The dataset names are as follow

`tgbl-wiki`, `tgbl-review`, `tgbl-coin`, `tgbl-comment`, `tgbl-flight`

`tgbn-trade`, `tgbn-genre`, `tgbn-reddit`

In [5]:
dataset = tgx.data.tgb("tgbl-review")
data = tgx.read_edgelist(data=dataset, discretize=True, intervals=50)
len(data)

file found, skipping download
Dataset directory is  /home/mila/r/razieh.shirzadkhani/.conda/envs/tg/lib/python3.9/site-packages/tgb/datasets/tgbl_review
loading processed file
Number of loaded edges: 4873540
Available timestamps:  6865
Discretizing data to 51 timestamps...


52

### Access other datasets

To load datasets from https://proceedings.neurips.cc/paper_files/paper/2022/hash/d49042a5d49818711c401d34172f9900-Abstract-Datasets_and_Benchmarks.html you should write the name of the dataset instead of `datasest_name`:

`tgx.data.dataset_name`

The dataset names are as:

`mooc`, `uci`, `uslegis`, `unvote`, `untrade`, `flight`, `wikipedia`, `reddit`, `lastfm`, `contact`, `canparl`, `socialevo`, `enron`

In [None]:
data_path = '/network/scratch/r/razieh.shirzadkhani/'
dataset = tgx.data.mooc(root=data_path)
data = tgx.read_edgelist(data=dataset, discretize=True, intervals=51)

### Subsampling graphs

To perform subsmpling graphs you should follow these steps:

1. descritize the data

2. create a graph object of data (G)

3. run `graph_subsampling(G)` by specifying either random selection and number of nodes or providing a list of node ids

4. assign the created graph to the object as `G.subsampled_graph`

In [None]:
from tgx.utils.subsampling import graph_subsampling

G = tgx.Graph(data)
new_edges = graph_subsampling(G, random_selection=True, N=1000)
G.subsampled_graph = G._generate_graph(new_edges)

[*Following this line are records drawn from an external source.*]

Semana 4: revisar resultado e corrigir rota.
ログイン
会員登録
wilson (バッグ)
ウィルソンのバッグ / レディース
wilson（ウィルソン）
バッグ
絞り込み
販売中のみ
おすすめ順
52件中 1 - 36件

### Plot node&edge and average degree per timestamp for subsampled graphs

In [None]:
plot_path = "./examples/plots/"
tgx.nodes_and_edges_per_ts(G.subsampled_graph, plot_path, network_name=dataset.name)
tgx.average_degree_per_ts(G.subsampled_graph, total_nodes, plot_path, network_name=dataset.name)